Sin embargo, es tal la urgencia por conseguir condiciones para la inversión capitalista que la gran burguesía está dispuesta a ofrecer una paz reducida a cambios no estructurales. Ellos tienen claro que no corren riesgos inmediatos ante la situación de “derrota política de la guerrilla”. Por ello se muestran dispuestos a “tragarse algunos sapos”. Esa burguesía no teme plasmar algunas reformas institucionales no determinantes. Está dispuesta a “compartir” ciertos espacios de poder con la guerrilla.
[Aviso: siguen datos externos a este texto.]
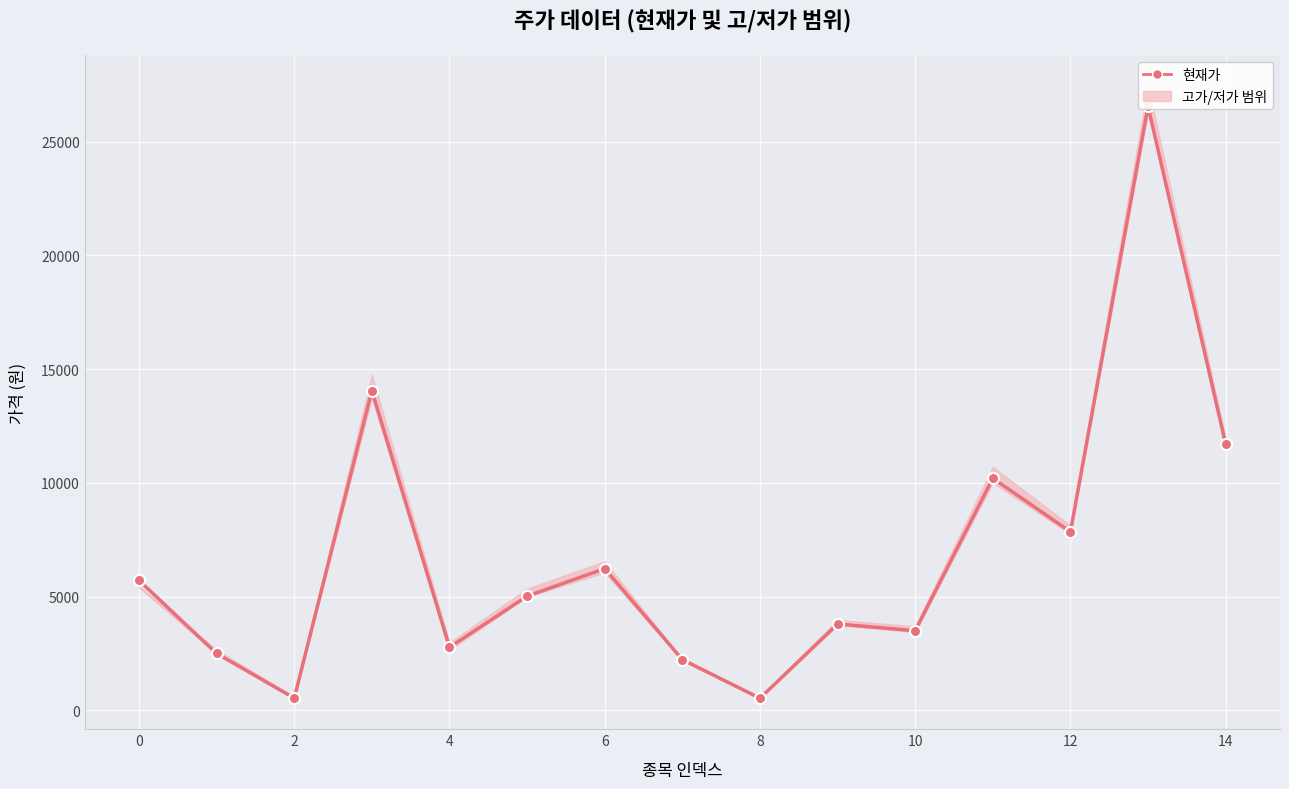

Which has a higher value, 11 or 13?

13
Aprendieron del proceso constituyente de 1991. Mientras ellos tengan el poder, la ley puede “estirarse” sin ningún peligro. Otra jugada, otro engaño, otra apariencia.

El devenir desde la izquierda

Desde las fuerzas de izquierda –fuertemente divididas– no ha existido capacidad de reacción. Existen tres posiciones básicas: quienes en aras de la paz le aceptan a regañadientes los engaños al Gobierno; quienes recogen la bandera de la paz y hacen esfuerzos por que la movilización social obligue a Santos a ceder cambios sustanciales en lo social, político y económico; y quienes al no ver diferencias entre Santos y Uribe –desde un principio– se oponen de plano a su política.
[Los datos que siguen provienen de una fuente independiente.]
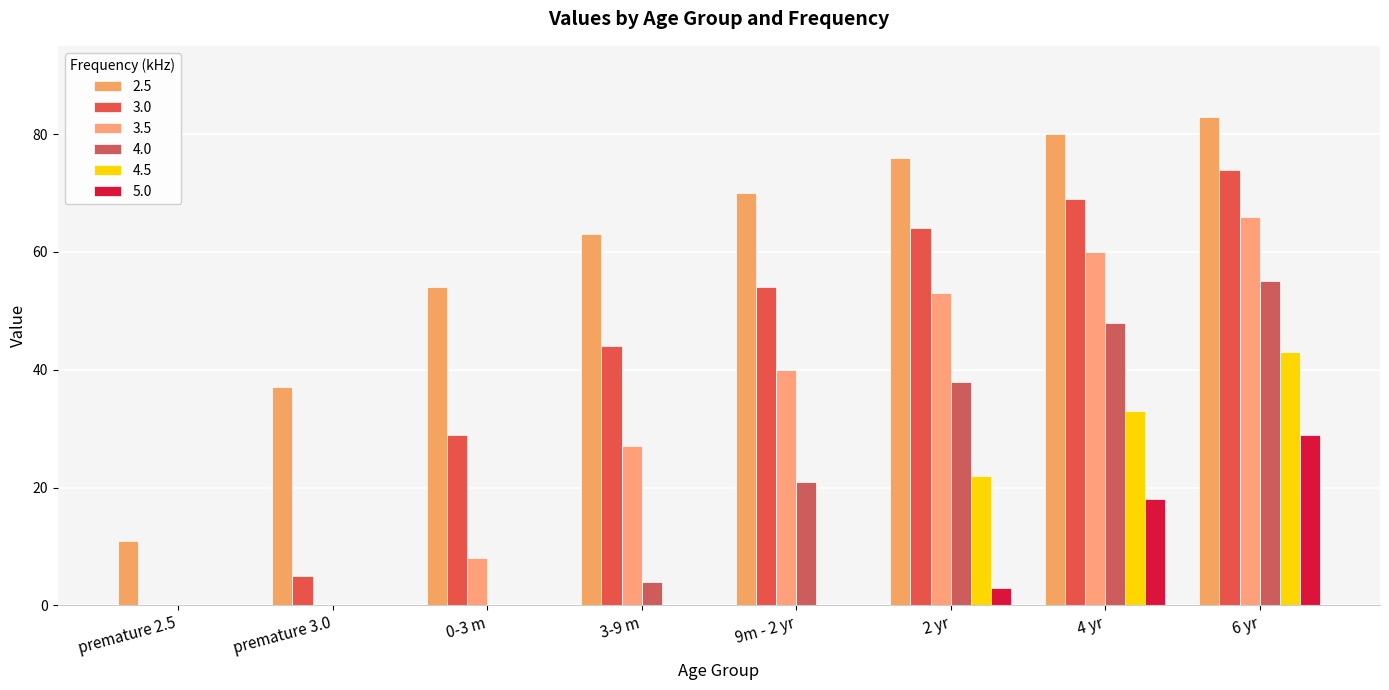

What position from the right is 9m - 2 yr?

4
La primera actitud termina legitimando la política neoliberal de Santos. La segunda se ilusiona con el posible auge del movimiento social por la paz, que hasta ahora sólo crece en torno a reivindicaciones concretas (zonas de reserva campesina y política agraria). Y la tercera actitud se contenta con ser oposición pero no logra canalizar el desgaste de Santos.
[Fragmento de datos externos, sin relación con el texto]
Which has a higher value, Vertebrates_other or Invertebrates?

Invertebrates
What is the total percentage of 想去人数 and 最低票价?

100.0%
Hace falta una política que consiga desenmascarar ante el pueblo esa estrategia de la burguesía que oculta sus verdaderos intereses detrás de poses reformistas. Hace falta la unidad de la izquierda para actuar con más contundencia. Hace falta un bloque de izquierdas que impida que quien canalice la situación sea el derechista “Centro Democrático” de Uribe.

Por ello es urgente caracterizar al gobierno y al proceso de paz. Hay que establecer la búsqueda de la paz negociada como una política de Estado, que vaya más allá de un gobierno u otro. Se debe definir al gobierno de Santos como demagógico. Llegó el momento de las definiciones. En aras de conseguir la paz no podemos permitir que se engañe al pueblo. El paro nacional agrario del próximo 19 de agosto obligará a las diferentes corrientes de izquierda a asumir una posición: o están con el Gobierno o se distancian de él. No hay término medio.

Paralelamente se requiere desarrollar una consistente labor política y social en las ciudades. La insurgencia pacífica de los pequeños y medianos productores del campo sólo será exitosa, siempre y cuando haya un levantamiento masivo de la población citadina. Temas como el desempleo, los servicios de salud, la educación, los servicios públicos, requieren nuestra atención y acción unificada. De lo contrario el alzamiento campesino será neutralizado y debilitado.

El auge de la rebelión popular estimula e impulsa las definiciones políticas.